Elspeth cerrou os dentes. Aquela voz — Tezzeret. Ela olhou para cima para
vê-lo se aproximando da escuridão. Ele se ajoelhou entre Rona e ela, perto
o suficiente para que ela envolvesse suas mãos ao redor de sua garganta –
um último ato de desafio – mas seu corpo se recusou a
obedecer. Agarrando seu braço empalado, Tezzeret desalojou a glaive de
Rona com um único puxão. Então ele se virou para Rona para verificar seu
ferimento escorrendo sangue e óleo preto brilhante.

"Ela ainda está viva. Pena. Da próxima vez, mire no pescoço."

"E você, Tezzeret?" disse Elspeth. Ela apertou o braço ferido contra o
peito. "Ainda nada além de um cãozinho patético."
Ela esperava que ele atacasse como ela testemunhou em suas interações
anteriores com ele em Nova Phyrexia. Mas em vez disso, Tezzeret apenas
balançou a cabeça, apontando para as detonações piscantes na torre. "Eu
não tive tempo de desarmar esse lado de suas defesas. Tsk,
tsk. Desarrumado." Ele segurou a gola de Rona e se levantou. — Quaisquer
que sejam os esforços em que sua coorte esteja envolvida, será
interrompido e destruído antes do amanhecer. Não há como evitar. Mas
você não precisa compartilhar seu destino. Sugiro que aproveite esta
oportunidade para encontrar algum lugar remoto e desaparecer.

"Eu vou parar seus mestres phyrexianos. E então eu vou te matar."

"Hmm," ele disse, levantando Rona em seu ombro e pegando seu


glaive. "Se você está pensando em me atacar agora, eu desaconselho isso.
Em seu estado enfraquecido, eu certamente venceria. Além disso, cuidar de
seu companheiro moribundo é um melhor uso do tempo, você não acha? "

"Por quê? Por que você está me poupando?"

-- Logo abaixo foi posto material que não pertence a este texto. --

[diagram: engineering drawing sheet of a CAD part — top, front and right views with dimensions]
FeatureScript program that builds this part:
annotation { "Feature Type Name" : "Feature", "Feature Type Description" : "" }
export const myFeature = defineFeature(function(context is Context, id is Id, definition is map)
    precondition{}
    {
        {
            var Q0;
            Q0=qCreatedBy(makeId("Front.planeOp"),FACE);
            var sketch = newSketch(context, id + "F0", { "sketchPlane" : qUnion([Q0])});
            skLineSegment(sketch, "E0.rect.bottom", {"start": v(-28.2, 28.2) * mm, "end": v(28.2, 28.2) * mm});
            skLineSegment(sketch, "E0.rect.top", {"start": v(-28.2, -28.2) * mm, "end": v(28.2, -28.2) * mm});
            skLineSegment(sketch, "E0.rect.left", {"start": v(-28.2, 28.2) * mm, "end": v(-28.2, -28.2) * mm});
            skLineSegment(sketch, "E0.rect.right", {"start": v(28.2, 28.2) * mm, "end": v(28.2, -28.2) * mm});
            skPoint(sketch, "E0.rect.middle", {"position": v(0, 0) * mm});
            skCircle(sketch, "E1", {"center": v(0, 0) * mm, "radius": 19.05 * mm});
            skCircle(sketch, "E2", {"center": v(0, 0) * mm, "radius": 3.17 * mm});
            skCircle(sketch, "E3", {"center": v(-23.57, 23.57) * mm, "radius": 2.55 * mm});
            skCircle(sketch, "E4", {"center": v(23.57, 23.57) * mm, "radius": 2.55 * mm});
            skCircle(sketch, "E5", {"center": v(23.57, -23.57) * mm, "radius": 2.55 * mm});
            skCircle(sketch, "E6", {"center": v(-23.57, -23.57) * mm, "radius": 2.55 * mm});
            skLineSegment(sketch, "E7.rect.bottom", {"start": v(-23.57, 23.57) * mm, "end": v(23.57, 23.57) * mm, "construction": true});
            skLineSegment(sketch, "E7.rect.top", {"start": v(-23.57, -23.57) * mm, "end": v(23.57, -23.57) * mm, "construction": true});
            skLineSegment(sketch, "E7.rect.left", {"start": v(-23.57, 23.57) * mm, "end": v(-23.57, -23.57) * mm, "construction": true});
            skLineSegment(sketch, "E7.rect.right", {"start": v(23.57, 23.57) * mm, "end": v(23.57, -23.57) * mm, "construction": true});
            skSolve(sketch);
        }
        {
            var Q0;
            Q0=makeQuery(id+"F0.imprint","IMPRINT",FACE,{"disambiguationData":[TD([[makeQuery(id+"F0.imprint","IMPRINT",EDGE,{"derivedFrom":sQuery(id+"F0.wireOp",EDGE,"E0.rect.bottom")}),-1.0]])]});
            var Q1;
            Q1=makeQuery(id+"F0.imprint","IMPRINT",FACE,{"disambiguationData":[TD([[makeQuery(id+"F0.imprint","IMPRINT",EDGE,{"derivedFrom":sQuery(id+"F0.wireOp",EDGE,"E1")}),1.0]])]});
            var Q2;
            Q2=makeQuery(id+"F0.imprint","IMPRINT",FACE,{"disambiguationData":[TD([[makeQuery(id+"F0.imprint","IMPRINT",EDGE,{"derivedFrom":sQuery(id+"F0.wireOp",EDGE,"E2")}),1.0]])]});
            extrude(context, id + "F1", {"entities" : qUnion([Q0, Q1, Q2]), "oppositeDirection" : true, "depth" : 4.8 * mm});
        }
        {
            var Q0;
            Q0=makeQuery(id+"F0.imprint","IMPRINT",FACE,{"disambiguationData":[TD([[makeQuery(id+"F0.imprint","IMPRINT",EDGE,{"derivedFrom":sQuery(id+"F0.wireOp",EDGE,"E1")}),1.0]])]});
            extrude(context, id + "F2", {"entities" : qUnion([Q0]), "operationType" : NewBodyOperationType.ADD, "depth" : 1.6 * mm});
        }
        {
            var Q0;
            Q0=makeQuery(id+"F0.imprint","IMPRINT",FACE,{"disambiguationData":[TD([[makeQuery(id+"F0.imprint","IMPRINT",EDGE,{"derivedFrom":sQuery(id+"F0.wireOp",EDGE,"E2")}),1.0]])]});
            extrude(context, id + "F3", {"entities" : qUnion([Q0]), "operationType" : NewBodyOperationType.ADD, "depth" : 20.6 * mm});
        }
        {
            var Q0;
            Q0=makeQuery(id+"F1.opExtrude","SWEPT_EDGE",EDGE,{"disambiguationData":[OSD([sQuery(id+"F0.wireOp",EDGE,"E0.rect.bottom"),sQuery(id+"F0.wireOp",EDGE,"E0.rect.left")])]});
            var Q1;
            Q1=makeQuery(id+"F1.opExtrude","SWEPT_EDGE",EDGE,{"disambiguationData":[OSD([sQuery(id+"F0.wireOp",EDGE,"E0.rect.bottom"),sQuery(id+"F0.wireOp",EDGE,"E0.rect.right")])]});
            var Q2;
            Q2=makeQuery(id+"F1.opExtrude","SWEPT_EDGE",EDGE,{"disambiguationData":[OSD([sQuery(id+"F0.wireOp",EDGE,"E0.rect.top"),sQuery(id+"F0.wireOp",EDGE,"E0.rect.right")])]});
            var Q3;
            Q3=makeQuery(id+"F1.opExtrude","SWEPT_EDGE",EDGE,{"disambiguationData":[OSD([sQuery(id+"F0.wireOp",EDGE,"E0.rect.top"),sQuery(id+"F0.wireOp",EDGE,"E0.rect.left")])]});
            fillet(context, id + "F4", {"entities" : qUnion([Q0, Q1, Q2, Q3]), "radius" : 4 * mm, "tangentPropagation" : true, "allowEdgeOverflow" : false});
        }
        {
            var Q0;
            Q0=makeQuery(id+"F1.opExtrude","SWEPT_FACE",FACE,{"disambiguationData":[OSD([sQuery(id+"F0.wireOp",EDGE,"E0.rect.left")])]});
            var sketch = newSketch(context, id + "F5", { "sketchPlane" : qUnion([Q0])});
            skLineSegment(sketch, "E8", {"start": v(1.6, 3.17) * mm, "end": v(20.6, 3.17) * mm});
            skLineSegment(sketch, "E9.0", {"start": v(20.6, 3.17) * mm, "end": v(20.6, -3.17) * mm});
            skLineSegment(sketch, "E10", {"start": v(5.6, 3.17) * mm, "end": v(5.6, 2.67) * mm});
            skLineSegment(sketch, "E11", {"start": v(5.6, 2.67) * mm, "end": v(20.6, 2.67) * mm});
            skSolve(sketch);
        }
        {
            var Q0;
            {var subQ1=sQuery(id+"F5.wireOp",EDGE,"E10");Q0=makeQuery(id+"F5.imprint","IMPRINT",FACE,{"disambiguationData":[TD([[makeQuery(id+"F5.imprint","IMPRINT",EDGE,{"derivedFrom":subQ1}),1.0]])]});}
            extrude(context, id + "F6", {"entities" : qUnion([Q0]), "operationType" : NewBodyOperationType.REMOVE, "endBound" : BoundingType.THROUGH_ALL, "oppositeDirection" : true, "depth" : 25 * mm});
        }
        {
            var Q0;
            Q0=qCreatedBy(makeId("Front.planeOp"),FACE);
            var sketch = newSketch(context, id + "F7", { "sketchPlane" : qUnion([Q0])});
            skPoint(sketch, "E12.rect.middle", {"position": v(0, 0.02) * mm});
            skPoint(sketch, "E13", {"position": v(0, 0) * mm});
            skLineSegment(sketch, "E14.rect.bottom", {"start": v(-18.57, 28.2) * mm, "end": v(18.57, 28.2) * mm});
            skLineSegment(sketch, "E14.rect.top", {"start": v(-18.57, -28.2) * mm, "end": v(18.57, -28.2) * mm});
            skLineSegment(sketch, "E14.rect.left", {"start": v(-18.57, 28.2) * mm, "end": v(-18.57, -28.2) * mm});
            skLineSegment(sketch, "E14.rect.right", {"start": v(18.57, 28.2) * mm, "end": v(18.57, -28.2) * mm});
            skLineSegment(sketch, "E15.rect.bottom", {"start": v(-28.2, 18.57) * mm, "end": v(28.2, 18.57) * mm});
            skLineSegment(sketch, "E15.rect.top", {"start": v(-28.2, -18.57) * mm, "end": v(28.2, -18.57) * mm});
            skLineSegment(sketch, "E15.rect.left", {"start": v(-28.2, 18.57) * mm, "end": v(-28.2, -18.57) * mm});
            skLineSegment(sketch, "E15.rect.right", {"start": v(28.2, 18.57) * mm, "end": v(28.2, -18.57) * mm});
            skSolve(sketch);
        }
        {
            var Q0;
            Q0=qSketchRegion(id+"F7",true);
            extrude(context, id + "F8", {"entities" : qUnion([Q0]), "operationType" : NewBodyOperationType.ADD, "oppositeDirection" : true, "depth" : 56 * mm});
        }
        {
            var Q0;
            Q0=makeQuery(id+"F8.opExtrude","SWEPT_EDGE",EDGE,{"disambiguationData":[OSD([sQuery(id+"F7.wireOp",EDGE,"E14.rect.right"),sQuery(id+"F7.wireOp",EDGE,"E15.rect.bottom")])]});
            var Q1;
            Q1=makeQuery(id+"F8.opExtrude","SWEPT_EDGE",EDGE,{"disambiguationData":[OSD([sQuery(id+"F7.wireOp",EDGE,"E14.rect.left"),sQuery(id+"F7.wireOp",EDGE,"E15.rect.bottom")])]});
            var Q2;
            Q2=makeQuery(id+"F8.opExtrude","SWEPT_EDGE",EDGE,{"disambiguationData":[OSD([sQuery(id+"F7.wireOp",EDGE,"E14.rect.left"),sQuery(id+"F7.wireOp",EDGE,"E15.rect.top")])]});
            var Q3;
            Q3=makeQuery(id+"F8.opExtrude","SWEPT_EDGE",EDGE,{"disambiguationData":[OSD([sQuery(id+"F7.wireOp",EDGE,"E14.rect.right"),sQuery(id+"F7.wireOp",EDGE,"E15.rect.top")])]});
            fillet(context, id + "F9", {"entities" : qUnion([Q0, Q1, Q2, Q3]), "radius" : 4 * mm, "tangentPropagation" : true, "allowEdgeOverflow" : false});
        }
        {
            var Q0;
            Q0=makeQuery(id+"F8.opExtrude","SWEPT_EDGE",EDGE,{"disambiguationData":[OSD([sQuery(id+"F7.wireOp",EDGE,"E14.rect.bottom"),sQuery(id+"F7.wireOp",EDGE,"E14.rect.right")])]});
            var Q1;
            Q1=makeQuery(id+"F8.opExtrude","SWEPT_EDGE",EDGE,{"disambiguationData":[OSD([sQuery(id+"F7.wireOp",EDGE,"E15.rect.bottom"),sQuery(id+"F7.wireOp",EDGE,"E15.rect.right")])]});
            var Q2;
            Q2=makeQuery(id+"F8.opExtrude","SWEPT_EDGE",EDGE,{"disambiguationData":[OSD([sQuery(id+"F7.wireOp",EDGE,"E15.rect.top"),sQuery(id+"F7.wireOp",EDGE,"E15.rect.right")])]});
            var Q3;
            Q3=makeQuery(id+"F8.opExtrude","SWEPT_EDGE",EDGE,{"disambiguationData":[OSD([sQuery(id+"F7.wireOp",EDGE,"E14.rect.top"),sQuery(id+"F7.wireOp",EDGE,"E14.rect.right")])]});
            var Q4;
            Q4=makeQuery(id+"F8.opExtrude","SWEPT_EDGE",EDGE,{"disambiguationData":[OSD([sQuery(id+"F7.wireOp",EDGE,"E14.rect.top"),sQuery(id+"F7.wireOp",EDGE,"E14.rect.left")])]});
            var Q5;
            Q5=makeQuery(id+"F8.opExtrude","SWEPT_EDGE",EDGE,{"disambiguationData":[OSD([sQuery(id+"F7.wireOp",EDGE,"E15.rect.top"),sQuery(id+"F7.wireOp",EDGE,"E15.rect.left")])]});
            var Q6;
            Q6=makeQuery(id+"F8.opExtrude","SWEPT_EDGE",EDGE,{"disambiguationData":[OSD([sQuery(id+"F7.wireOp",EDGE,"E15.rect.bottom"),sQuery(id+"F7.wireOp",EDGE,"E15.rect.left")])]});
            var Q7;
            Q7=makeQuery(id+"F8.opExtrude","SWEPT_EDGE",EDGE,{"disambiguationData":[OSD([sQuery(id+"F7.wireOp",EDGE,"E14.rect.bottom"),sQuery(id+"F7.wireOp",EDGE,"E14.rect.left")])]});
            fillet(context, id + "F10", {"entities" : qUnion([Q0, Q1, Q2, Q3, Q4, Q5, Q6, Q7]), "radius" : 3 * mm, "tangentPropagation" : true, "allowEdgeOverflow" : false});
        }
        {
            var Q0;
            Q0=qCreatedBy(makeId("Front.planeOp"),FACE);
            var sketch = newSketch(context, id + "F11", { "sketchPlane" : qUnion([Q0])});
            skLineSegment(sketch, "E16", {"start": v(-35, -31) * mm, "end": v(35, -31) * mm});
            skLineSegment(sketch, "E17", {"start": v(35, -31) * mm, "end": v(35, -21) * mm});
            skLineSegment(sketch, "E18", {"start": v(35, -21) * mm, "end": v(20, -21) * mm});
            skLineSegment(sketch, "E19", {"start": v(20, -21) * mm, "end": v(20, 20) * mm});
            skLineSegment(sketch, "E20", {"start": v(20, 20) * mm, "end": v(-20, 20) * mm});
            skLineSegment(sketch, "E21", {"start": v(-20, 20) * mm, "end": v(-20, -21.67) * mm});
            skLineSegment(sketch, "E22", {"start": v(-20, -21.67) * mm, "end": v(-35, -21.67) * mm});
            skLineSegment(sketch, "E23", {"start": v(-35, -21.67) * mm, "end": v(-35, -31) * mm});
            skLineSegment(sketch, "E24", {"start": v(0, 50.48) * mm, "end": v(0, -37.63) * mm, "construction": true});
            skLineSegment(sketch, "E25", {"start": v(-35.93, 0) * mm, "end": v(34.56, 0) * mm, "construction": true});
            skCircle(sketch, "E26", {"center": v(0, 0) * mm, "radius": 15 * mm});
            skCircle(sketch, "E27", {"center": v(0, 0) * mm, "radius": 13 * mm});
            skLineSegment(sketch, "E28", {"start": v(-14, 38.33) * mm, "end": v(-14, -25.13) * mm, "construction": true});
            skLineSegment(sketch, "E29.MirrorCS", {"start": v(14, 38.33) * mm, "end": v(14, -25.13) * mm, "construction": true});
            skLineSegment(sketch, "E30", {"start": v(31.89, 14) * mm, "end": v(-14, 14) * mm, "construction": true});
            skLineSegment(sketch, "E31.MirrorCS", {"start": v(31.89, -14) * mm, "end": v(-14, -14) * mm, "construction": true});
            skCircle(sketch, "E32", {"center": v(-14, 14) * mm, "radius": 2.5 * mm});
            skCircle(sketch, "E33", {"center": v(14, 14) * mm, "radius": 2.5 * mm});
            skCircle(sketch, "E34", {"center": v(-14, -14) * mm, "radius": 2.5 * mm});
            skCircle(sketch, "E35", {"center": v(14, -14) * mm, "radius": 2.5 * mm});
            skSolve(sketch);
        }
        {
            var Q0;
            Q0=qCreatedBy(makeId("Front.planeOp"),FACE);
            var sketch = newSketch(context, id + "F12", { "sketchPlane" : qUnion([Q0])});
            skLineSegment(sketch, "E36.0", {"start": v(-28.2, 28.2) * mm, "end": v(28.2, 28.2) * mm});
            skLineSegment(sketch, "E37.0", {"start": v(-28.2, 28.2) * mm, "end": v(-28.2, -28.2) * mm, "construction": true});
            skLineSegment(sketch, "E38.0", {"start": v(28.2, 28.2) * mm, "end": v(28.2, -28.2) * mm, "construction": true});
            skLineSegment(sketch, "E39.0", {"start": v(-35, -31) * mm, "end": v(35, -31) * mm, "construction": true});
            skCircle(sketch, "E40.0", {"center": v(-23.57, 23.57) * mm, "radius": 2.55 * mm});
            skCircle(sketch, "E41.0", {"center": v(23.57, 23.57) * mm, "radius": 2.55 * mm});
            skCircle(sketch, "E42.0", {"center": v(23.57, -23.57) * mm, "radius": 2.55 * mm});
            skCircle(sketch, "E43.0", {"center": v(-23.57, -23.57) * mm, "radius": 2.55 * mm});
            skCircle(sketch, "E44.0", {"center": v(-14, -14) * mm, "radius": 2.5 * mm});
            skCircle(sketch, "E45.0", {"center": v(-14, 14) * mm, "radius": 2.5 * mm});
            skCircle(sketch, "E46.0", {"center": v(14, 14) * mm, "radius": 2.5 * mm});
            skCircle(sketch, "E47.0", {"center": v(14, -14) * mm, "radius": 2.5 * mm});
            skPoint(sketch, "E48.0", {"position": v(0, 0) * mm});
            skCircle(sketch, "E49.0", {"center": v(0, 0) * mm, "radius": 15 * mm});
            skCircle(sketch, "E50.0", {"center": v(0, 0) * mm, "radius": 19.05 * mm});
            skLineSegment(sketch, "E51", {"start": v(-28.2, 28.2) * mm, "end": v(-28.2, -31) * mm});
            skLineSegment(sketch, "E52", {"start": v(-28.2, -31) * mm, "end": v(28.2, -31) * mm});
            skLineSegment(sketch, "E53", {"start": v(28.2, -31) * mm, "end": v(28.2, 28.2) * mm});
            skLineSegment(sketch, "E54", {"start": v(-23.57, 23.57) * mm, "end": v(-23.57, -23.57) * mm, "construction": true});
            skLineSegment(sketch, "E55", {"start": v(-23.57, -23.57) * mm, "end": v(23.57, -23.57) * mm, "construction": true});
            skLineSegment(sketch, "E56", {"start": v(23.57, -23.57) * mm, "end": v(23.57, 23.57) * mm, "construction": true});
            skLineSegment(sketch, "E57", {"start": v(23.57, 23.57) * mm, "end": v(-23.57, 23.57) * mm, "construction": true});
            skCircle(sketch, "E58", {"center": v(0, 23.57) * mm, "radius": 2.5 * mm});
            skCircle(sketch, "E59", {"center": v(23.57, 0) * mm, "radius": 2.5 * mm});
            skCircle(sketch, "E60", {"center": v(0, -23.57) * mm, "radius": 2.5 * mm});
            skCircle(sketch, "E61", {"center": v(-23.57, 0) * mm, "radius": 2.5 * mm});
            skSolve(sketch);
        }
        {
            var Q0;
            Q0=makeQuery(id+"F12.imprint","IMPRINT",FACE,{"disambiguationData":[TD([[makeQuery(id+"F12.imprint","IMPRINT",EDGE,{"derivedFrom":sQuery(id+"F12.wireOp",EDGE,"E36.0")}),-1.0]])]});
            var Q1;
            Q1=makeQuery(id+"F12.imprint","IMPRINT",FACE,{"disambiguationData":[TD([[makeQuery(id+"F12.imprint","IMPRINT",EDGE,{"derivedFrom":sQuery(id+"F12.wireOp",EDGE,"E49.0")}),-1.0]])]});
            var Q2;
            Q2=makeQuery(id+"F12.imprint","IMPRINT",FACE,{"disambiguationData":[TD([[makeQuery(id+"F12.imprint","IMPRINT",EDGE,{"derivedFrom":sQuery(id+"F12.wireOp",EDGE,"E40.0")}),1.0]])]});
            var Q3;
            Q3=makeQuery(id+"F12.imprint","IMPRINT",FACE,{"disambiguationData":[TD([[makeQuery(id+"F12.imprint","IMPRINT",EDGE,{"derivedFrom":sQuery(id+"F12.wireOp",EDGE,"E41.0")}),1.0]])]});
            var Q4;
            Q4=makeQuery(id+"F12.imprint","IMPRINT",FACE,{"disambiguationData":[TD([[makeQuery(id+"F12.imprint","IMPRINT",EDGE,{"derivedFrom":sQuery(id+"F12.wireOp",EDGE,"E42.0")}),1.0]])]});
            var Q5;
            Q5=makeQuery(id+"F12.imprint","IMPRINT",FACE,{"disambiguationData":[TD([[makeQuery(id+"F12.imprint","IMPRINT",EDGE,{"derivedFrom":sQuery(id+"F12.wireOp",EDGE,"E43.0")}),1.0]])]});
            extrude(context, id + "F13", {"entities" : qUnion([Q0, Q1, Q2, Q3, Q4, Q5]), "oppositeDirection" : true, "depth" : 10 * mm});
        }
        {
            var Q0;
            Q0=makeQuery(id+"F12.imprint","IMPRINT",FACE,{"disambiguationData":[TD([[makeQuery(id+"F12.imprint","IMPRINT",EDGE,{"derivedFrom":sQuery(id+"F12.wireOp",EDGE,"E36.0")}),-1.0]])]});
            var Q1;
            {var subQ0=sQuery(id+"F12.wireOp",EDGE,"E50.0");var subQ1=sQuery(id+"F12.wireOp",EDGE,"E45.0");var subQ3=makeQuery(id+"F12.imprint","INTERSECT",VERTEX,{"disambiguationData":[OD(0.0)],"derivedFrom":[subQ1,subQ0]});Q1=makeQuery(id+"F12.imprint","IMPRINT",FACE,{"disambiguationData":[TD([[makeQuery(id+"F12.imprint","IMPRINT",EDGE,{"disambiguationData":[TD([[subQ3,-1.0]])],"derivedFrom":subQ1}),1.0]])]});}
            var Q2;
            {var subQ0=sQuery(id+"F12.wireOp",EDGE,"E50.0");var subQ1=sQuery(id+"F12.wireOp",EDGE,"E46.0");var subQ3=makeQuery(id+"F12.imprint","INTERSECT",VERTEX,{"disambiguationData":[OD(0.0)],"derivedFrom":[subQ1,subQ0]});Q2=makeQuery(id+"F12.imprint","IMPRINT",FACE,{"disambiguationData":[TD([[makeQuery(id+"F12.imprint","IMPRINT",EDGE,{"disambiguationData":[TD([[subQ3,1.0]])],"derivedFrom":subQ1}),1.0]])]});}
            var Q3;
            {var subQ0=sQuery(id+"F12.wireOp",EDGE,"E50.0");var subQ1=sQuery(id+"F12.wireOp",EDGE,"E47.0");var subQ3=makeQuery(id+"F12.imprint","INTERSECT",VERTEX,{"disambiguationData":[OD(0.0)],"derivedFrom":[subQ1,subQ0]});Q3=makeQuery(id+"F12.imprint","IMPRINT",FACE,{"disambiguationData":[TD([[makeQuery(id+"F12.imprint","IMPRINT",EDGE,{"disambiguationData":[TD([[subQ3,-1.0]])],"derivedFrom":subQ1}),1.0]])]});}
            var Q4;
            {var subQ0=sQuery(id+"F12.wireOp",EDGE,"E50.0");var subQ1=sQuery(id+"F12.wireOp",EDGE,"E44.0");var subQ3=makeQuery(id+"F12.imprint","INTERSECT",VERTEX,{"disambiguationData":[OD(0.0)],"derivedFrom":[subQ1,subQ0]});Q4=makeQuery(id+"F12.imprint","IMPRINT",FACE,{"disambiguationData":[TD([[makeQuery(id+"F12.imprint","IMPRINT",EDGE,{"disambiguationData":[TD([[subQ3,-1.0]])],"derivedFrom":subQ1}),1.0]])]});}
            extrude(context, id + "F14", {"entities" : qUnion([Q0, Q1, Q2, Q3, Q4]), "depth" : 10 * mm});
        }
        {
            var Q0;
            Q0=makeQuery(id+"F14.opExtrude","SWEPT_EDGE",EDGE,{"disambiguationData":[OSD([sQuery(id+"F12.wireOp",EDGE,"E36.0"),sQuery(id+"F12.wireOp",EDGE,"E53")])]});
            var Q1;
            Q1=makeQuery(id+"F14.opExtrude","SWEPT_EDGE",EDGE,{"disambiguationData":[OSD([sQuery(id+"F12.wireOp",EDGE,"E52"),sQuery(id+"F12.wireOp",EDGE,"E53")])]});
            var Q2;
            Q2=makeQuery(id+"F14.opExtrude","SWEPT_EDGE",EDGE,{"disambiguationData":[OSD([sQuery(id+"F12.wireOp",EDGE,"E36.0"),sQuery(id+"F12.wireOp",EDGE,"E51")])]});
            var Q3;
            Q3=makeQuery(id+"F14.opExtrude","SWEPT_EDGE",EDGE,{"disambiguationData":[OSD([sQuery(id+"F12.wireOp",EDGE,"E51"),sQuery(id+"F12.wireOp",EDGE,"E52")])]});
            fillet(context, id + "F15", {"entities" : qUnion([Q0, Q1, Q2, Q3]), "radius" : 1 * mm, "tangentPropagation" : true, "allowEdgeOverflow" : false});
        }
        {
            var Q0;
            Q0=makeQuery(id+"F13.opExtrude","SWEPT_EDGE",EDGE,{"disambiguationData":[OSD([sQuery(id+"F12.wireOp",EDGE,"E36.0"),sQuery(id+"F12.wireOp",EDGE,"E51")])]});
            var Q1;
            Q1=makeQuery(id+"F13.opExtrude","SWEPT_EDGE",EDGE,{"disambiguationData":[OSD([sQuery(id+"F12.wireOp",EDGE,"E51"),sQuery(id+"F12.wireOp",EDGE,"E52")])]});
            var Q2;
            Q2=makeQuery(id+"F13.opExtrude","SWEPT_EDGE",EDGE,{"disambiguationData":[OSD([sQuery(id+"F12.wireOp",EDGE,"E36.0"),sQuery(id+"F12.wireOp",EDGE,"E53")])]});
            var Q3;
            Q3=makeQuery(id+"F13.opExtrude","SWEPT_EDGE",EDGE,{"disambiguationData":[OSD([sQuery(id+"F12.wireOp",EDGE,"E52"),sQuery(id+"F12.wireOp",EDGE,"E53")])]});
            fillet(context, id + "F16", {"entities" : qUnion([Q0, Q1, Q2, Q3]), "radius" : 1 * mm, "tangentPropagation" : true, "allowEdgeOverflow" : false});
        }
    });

"Pequenas rachaduras, Tirel", disse ele. "É assim que até o mais poderoso
edifício começa a desmoronar." Ele inclinou a cabeça no que Elspeth só
podia imaginar ser um gesto de respeito distorcido. "Que esta seja a última
vez que nossos caminhos se cruzam."

Então ele caminhou de volta para a escuridão.

As extremidades requintadas são as mais bonitas. Então deixe esta missiva


terminar com esplendor untuoso, com dentes e bordas, músculos
ondulantes e licor liso. É realmente uma visão, sua Phyrexia. Uma terra
onde pesadelos podem ter pesadelos. A grande cenobita — ela tem a mais
doce de todas. Tantos horrores para arrancar de sua mente e tantas visões
para implantar começando com você, a temível dama de branco que
desafiou até a morte para se vingar.

Há tantas coisas a dizer, querida, mas a mais apropriada é esta:


Obrigado. Há um novo propósito para o meu trabalho, tudo por causa de
você. Então, quando você estiver sozinho no escuro, lembre-se de que
existe um entre os incontáveis planos que tem você em mente. Você
sempre terá seu admirador mais dedicado por perto.